Неизбывная уникальность вопроса кто-ты-есть, с такой осязаемостью проявляющаяся в слове и поступке, не поддается никаким попыткам однозначно уловить ее в дефиниции. Как только мы пытаемся сказать, кто есть Некто, мы начинаем описывать свойства, общие у этого Некто с другими и ему в его неповторимости как раз не принадлежащие. Оказывается, что язык, когда мы хотим использовать его как средство для описания кто, отказывает и зависает в что, так что мы в итоге самое большее обрисовываем характерные типы, т. е. что угодно только не личности, и собственно личное прячется за этими типами так решительно, что невольно начинаешь считать все характеры масками, которые мы надеваем чтобы уменьшить риск последнего прояснения в бытии друг с другом – словно подключая какой-то защитный слой для притупления обескураживающей однозначности бытия-вот-этим-и-никем-другим.

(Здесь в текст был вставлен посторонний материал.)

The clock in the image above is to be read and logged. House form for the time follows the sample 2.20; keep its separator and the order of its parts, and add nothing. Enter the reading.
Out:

Этот отказ языка теснейшим образом связан со слишком хорошо известной в философии невозможностью определить существо человека; все такие определения сводятся всегда к определениям и истолкованиям того, что такое человек, какие свойства могут быть ему присущи в сравнении с другими живыми существа; тогда как differentia specifica бытия-человеком заключается как раз в том что человек есть Некто и определить бытие этого Некто мы не можем, ибо не с чем поставить его в сравнение и нет никакого другого кто, от которого бытие человеческого кто можно было бы отличить. Но независимо от этой философской апории провал языка перед живым существом лица, явственно обнаруживающим себя на всём протяжении речи и действия, решительно сказывается на всей области дел человеческих, где мы ведь всё-таки движемся прежде всего как поступающие и говорящие создания. В самом деле, личность совершенно исключает возможность обращаться с этими делами как с вещами, находящимися в нашем распоряжении и поступающими в наше распоряжение благодаря тому что мы их именуем. К сожалению, образ и способ того, как проявляет себя всякий кто, имеет досадное сходство с теми разъяснениями, какие обычно предлагали изречения греческих оракулов, чья ненадежность и многозначность были печально известны; тут получается как с изречениями дельфийского Аполлона, который по Гераклиту «не говорит и не скрывает, но показывает»[252]. Многозначная и не поддающаяся именованию неопределенность, с какой кажет себя кто, обусловливает неопределенность не только всякой политики, но и всех дел, совершаемых непосредственно в бытии людей друг с другом вне опосредующей, стабилизирующей и объективирующей среды вещного мира[253].

вернуться

251

«Притчу» (1954) Уильяма Фолкнера отличает от литературы, возникшей после первой мировой войны, не только качество, но и то, что она первый роман, чей автор явно понял, почему последняя война была так ужасна, и оттого сделал героем событий Неизвестного солдата.

вернуться

252

οὔτε λέγει οὔτε κρύπτει ἀλλὰ σημαίνει. Diels-Krantz, Fragmente der Vorsokratiker, 22 В 93.

вернуться

253

С этим связано то, что Сократ заговаривает о своем δαιμόνιον специально только в отношении к ἄδηλα, но не к ἀναγκαία, т. е. только в отношении к вещам, непосредственно связанным с человеческим общежитием, но не к таким, где человек сталкивается с вещным миром, и точно так же он явно приравнивает советы своего даймониона с оракулами дельфийского Аполлона. Олаф Жигон (O. Gigon, Sokrates, 1947, p. 175) уже указывал на то что Сократ при этом высказывания своего демониона называет тем же словом, которое мы читаем у Гераклита применительно к высказываниям дельфийского оракула: σημαίνειν. Существенно в контексте нашей мысли отчетливое ограничение значимости оракула и демониона областью поступка. См. Xenophon, Memorabilia I 2–9.